* [Prompt] The data below should be copied out exactly, with its pictures omitted.

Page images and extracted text
• • • • •

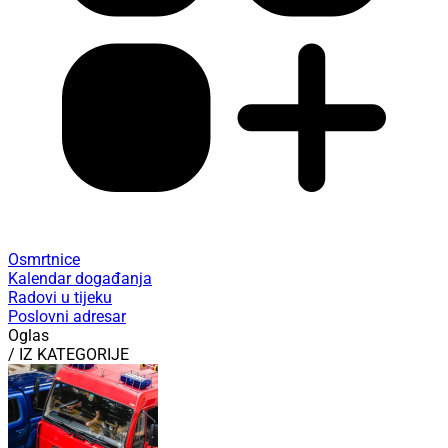
Osmrtnice
Kalendar događanja
Radovi u tijeku
Poslovni adresar
Oglas
/ IZ KATEGORIJE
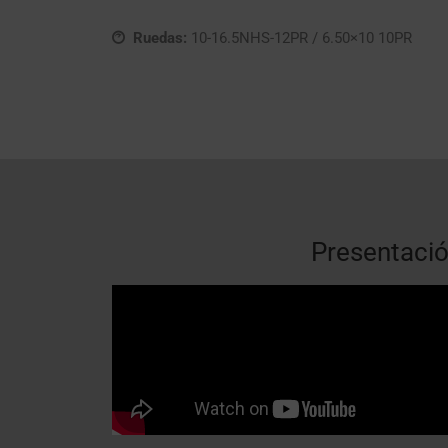
Ruedas:
10-16.5NHS-12PR / 6.50×10 10PR
Presentaci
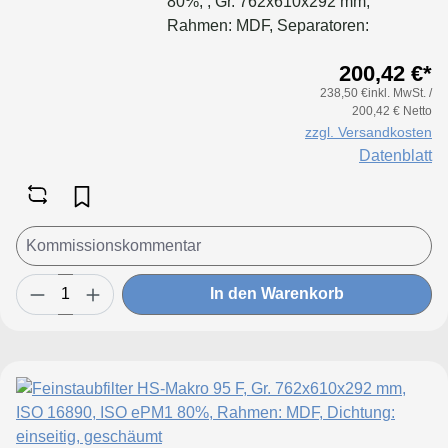
80%, , Gr. 762x610x292 mm,
Rahmen: MDF, Separatoren:
Leimfäden, Dichtung: geschäumt
200,42 €*
238,50 €inkl. MwSt. /
200,42 € Netto
zzgl. Versandkosten
Datenblatt
In den Warenkorb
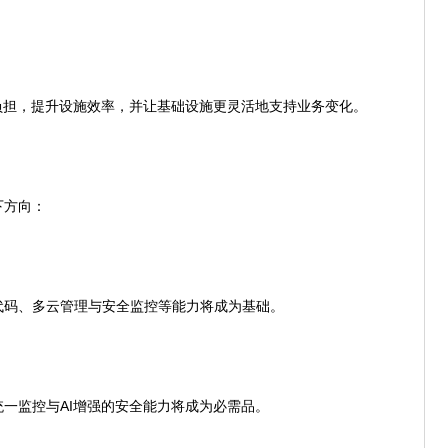
担，提升设施效率，并让基础设施更灵活地支持业务变化。
方向：
码、多云管理与安全监控等能力将成为基础。
监控与AI增强的安全能力将成为必需品。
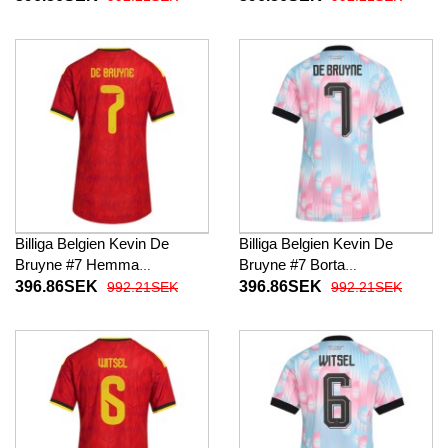
Kortärmad
Kortärmad
Billiga Belgien Kevin De
Billiga Belgien Kevin De
Bruyne #7 Hemma
Bruyne #7 Borta
fotbollskläder Dam VM 2026
fotbollskläder Dam VM 2026
396.86SEK
396.86SEK
992.21SEK
992.21SEK
Kortärmad
Kortärmad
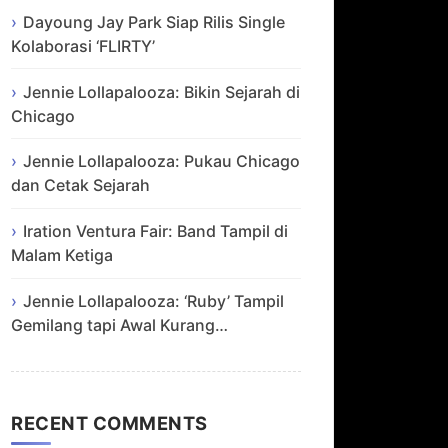
Dayoung Jay Park Siap Rilis Single
Kolaborasi ‘FLIRTY’
Jennie Lollapalooza: Bikin Sejarah di
Chicago
Jennie Lollapalooza: Pukau Chicago
dan Cetak Sejarah
Iration Ventura Fair: Band Tampil di
Malam Ketiga
Jennie Lollapalooza: ‘Ruby’ Tampil
Gemilang tapi Awal Kurang…
RECENT COMMENTS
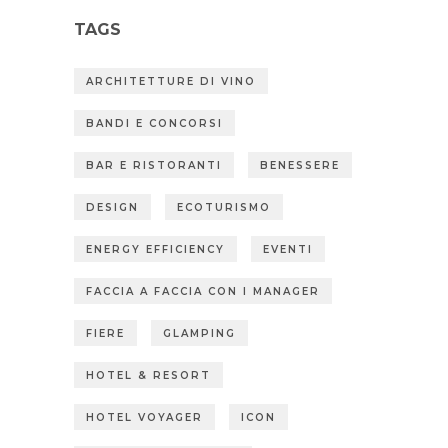
TAGS
ARCHITETTURE DI VINO
BANDI E CONCORSI
BAR E RISTORANTI
BENESSERE
DESIGN
ECOTURISMO
ENERGY EFFICIENCY
EVENTI
FACCIA A FACCIA CON I MANAGER
FIERE
GLAMPING
HOTEL & RESORT
HOTEL VOYAGER
ICON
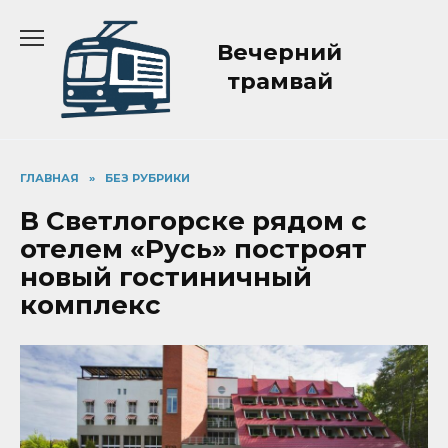
Перейти
к
Вечерний
содержанию
трамвай
ГЛАВНАЯ
»
БЕЗ РУБРИКИ
В Светлогорске рядом с
отелем «Русь» построят
новый гостиничный
комплекс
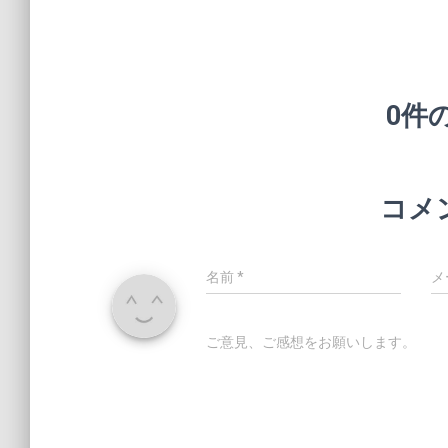
0件
コメ
名前
*
メ
ご意見、ご感想をお願いします。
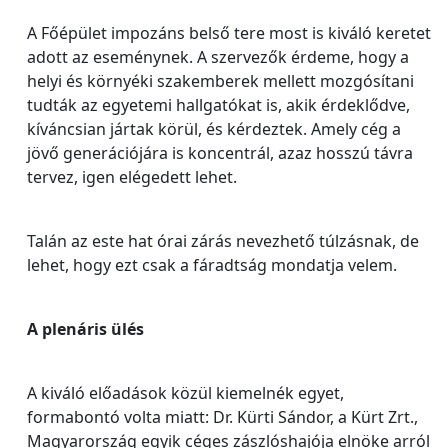
A Főépület impozáns belső tere most is kiváló keretet
adott az eseménynek. A szervezők érdeme, hogy a
helyi és környéki szakemberek mellett mozgósítani
tudták az egyetemi hallgatókat is, akik érdeklődve,
kíváncsian jártak körül, és kérdeztek. Amely cég a
jövő generációjára is koncentrál, azaz hosszú távra
tervez, igen elégedett lehet.
Talán az este hat órai zárás nevezhető túlzásnak, de
lehet, hogy ezt csak a fáradtság mondatja velem.
A plenáris ülés
A kiváló előadások közül kiemelnék egyet,
formabontó volta miatt: Dr. Kürti Sándor, a Kürt Zrt.,
Magyarország egyik céges zászlóshajója elnöke arról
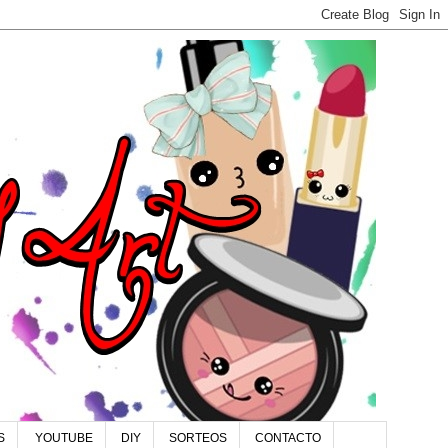
S
YOUTUBE
DIY
SORTEOS
CONTACTO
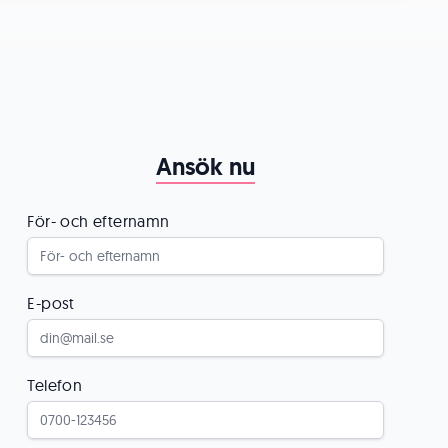
Ansök nu
För- och efternamn
E-post
Telefon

• • • • •

* [The completed task]
Osmrtnice
Kalendar događanja
Radovi u tijeku
Poslovni adresar
Oglas
/ IZ KATEGORIJE
Ruedas:
10-16.5NHS-12PR / 6.50×10 10PR
Presentaci
80%, , Gr. 762x610x292 mm,
Rahmen: MDF, Separatoren:
Leimfäden, Dichtung: geschäumt
200,42 €*
238,50 €inkl. MwSt. /
200,42 € Netto
zzgl. Versandkosten
Datenblatt
In den Warenkorb
担，提升设施效率，并让基础设施更灵活地支持业务变化。
方向：
码、多云管理与安全监控等能力将成为基础。
监控与AI增强的安全能力将成为必需品。
Kortärmad
Kortärmad
Billiga Belgien Kevin De
Billiga Belgien Kevin De
Bruyne #7 Hemma
Bruyne #7 Borta
fotbollskläder Dam VM 2026
fotbollskläder Dam VM 2026
396.86SEK
396.86SEK
992.21SEK
992.21SEK
Kortärmad
Kortärmad
Dayoung Jay Park Siap Rilis Single
Kolaborasi ‘FLIRTY’
Jennie Lollapalooza: Bikin Sejarah di
Chicago
Jennie Lollapalooza: Pukau Chicago
dan Cetak Sejarah
Iration Ventura Fair: Band Tampil di
Malam Ketiga
Jennie Lollapalooza: ‘Ruby’ Tampil
Gemilang tapi Awal Kurang…
RECENT COMMENTS
TAGS
ARCHITETTURE DI VINO
BANDI E CONCORSI
BAR E RISTORANTI
BENESSERE
DESIGN
ECOTURISMO
ENERGY EFFICIENCY
EVENTI
FACCIA A FACCIA CON I MANAGER
FIERE
GLAMPING
HOTEL & RESORT
HOTEL VOYAGER
ICON
Перейти
к
Вечерний
содержанию
трамвай
ГЛАВНАЯ
»
БЕЗ РУБРИКИ
В Светлогорске рядом с
отелем «Русь» построят
новый гостиничный
комплекс
0件
コメ
名前
*
メ
ご意見、ご感想をお願いします。
A Főépület impozáns belső tere most is kiváló keretet
adott az eseménynek. A szervezők érdeme, hogy a
helyi és környéki szakemberek mellett mozgósítani
tudták az egyetemi hallgatókat is, akik érdeklődve,
kíváncsian jártak körül, és kérdeztek. Amely cég a
jövő generációjára is koncentrál, azaz hosszú távra
tervez, igen elégedett lehet.
Talán az este hat órai zárás nevezhető túlzásnak, de
lehet, hogy ezt csak a fáradtság mondatja velem.
A plenáris ülés
A kiváló előadások közül kiemelnék egyet,
formabontó volta miatt: Dr. Kürti Sándor, a Kürt Zrt.,
Magyarország egyik céges zászlóshajója elnöke arról
S
YOUTUBE
DIY
SORTEOS
CONTACTO
Ansök nu
För- och efternamn
E-post
Telefon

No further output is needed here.